The snap general election in Lesotho today was a reminder of how delicate the political situation in the country has been in recent times.

Indeed, turbulence and endless instability have reigned in the small mountain kingdom surrounded by South Africa.

It has been hit by coups since independence from Britain in 1966.

INSTABILITY
Still, snap elections like the Lesotho one have taken part in many countries though for different reasons.

Poignantly, less than a week after the poll, Great Britain will be holding its own snap general election, occasioned by the Brexit storm.

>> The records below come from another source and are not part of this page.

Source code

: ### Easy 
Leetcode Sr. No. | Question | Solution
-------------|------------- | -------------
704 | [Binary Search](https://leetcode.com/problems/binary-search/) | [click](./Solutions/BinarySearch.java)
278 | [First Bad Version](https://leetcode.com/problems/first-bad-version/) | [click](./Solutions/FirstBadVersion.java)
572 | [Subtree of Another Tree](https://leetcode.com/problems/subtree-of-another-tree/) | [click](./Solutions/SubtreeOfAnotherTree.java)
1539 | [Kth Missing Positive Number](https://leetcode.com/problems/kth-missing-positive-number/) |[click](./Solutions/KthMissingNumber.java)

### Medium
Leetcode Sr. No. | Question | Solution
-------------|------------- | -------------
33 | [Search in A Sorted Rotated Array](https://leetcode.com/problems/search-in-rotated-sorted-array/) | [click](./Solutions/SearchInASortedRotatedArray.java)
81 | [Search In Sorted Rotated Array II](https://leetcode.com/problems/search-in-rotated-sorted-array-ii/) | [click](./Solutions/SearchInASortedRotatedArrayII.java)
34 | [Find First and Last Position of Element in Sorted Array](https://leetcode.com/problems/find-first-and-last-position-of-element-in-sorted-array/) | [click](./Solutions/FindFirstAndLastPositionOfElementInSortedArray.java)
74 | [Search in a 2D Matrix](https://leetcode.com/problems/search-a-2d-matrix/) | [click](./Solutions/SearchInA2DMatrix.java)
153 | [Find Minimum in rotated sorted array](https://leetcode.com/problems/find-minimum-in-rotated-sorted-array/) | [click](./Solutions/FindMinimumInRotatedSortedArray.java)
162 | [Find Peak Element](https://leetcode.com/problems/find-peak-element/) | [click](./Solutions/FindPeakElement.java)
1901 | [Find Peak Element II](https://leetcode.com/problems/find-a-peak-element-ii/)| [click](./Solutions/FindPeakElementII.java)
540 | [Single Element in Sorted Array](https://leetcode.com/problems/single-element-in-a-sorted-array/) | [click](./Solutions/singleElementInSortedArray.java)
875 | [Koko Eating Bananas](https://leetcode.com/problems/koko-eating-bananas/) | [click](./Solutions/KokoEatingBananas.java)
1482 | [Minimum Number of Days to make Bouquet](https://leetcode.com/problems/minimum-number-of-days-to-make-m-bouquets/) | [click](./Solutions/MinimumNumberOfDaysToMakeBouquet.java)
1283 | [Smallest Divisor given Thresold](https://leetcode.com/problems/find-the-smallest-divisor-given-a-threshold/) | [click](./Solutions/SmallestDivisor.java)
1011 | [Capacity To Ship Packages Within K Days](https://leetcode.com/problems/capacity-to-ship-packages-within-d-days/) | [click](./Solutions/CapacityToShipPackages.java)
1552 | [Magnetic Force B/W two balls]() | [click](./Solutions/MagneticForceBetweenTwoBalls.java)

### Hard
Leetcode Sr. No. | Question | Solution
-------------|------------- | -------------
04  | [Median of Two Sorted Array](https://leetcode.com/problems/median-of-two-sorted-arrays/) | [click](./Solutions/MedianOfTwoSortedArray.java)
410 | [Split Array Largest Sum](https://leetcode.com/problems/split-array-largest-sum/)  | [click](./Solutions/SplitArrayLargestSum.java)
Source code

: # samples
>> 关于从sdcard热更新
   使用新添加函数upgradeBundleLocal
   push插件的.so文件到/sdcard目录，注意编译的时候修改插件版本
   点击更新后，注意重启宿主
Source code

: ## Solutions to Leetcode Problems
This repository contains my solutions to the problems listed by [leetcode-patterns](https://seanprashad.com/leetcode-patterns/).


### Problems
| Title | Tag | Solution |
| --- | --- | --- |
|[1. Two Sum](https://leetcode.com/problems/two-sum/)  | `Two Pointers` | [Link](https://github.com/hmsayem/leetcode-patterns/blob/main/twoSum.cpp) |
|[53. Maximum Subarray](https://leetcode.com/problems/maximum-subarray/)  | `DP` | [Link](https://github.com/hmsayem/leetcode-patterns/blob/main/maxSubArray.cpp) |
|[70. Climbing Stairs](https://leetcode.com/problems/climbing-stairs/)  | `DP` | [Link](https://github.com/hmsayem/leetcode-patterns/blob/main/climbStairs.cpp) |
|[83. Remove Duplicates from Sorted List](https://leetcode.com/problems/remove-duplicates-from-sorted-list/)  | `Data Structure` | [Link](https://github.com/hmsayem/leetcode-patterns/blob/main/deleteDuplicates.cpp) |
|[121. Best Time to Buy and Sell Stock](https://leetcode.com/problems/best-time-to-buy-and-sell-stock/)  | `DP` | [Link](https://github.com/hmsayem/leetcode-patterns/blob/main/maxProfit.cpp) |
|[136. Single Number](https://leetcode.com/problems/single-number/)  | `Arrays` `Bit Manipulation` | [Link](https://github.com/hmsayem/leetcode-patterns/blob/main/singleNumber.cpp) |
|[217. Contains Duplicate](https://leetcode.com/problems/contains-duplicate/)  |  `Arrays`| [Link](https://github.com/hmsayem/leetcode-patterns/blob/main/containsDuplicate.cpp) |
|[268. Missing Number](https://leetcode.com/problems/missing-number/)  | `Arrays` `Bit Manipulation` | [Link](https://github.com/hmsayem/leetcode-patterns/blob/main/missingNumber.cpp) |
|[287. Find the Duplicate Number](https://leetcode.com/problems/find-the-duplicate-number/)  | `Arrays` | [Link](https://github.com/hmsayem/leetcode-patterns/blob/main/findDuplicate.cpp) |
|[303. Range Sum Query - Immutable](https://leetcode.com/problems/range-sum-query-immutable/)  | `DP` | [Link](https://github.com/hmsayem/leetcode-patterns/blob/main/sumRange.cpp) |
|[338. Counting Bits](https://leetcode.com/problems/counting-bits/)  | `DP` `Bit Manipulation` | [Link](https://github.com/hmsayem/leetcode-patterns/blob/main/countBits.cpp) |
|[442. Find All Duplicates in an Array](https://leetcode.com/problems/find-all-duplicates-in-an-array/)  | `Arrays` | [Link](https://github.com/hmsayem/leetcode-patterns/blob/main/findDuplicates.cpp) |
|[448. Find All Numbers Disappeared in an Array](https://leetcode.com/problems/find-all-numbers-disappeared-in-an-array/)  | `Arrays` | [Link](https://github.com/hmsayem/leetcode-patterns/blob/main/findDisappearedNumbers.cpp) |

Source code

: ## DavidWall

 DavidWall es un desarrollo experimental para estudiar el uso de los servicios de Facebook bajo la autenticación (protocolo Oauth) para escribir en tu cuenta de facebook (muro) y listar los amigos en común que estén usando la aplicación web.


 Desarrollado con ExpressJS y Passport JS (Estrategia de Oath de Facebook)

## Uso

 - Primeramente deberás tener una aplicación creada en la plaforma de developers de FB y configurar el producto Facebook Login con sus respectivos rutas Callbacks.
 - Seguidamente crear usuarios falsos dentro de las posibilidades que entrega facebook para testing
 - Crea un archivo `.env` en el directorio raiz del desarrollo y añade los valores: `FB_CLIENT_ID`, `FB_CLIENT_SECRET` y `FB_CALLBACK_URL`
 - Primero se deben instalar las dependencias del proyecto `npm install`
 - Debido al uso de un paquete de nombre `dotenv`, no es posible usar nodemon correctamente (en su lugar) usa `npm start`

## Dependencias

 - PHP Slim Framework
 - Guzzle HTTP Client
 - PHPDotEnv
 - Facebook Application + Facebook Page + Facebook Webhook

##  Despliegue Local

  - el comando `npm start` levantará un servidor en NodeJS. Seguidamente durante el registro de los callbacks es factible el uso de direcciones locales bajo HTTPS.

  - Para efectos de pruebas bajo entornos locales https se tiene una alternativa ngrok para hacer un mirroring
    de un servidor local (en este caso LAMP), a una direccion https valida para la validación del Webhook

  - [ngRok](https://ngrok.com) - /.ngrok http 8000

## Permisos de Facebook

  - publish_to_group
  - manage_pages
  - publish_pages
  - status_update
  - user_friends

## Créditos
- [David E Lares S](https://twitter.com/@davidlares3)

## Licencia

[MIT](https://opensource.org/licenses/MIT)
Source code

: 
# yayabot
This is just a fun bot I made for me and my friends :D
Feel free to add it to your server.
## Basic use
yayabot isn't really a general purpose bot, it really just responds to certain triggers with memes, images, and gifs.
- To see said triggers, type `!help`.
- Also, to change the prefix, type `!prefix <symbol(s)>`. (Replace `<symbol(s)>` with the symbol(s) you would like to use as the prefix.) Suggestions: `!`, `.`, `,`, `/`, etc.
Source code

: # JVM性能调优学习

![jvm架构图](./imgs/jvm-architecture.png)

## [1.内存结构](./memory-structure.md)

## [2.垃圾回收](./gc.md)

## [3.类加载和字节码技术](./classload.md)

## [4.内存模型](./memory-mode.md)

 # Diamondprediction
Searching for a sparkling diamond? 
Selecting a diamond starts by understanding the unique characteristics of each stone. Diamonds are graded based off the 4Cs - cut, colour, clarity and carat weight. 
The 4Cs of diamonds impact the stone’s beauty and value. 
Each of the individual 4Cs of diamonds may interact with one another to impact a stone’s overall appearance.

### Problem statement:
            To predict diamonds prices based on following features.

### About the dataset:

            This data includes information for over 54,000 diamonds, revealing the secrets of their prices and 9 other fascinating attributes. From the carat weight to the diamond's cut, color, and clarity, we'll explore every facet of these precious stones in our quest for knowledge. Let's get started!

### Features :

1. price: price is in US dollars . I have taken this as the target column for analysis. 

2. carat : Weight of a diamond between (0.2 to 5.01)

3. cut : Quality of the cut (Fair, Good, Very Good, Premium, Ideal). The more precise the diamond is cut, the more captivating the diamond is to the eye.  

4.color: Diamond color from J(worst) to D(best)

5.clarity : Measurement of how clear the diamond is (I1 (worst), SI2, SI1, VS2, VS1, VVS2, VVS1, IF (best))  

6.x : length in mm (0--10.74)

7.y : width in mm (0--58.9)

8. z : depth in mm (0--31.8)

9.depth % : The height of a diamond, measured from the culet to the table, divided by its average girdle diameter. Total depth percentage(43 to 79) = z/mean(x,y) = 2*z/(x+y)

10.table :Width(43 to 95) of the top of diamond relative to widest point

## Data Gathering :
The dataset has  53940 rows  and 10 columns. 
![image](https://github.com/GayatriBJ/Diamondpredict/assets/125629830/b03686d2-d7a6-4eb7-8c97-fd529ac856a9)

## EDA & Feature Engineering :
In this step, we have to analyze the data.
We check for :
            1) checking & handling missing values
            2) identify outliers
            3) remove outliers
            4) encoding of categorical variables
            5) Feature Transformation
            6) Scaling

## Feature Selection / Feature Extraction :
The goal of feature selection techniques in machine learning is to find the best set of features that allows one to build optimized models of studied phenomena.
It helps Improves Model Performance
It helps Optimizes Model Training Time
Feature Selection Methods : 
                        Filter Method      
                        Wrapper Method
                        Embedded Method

Unfortunately for Lesotho, even as its snap poll was held — perhaps one too many — there were many misgivings, and analysts fear the country could be set for yet another round of instability.

COUP ATTEMPT
The fears are real, particularly given that the last two polls have not produced a winner with a majority in the country of two million people.

Matters are made worse by the fact that Lesotho has been unstable ever since 2014 coup attempt.

PM Thomas Thabane fled to South Africa in rather comical circumstances.

After intervention by the Southern African Development Community, Thabane returned to the country with two other opposition leaders and vowed to win back power.

CONTROL OF LESOTHO
Before the 2014 disruption, Thabane — the leader of All Basotho Convention — had fallen out with deputy PM and coalition partner Mothetjoa Metsing.

The latter was the leader of Lesotho Congress for Democracy.

The short-lived marriage of convenience between ABC, LCD and Basotho National Party had begun in 2014 after the coalition assumed power on June 8, 2012.

Instructively, today’s election was the third in less than five years, and saw incumbent premier Pakalitha Mosisili and his predecessor Thomas Thabane resume their long-running battle to lead the country.

HUNG PARLIAMENT
Dr Mosisili, the leader of the Democratic Congress Party, served as premier from May 1998 to June 2012 when he lost to Thabane, but reclaimed it in the February 2015 snap election.

Dr Mosisili’s DC party won 47 of the 120 parliamentary seats, followed by ABC, the erstwhile dominant party in the ousted coalition, which got 46.

Unfortunately, it resulted in a hung parliament since none of the 23 parties won the minimum 61 seats needed to form a government.

Consequently, the “Congress movement” parties banded and formed the government under Dr Mosisili, who found himself heading a wobbly seven-party coalition.

ELECTIONS IN AFRICA
After assuming power Dr Mosilili could not sit easy, however, given the infighting that became a hallmark of the ruling coalition government.

Just two years after he came to power, the hapless PM’s goose was cooked when the 120-member Parliament voted to depose him, paving the way for the snap election.

The election was a curtain raiser for polls in countries like Kenya, Angola, Liberia, among others.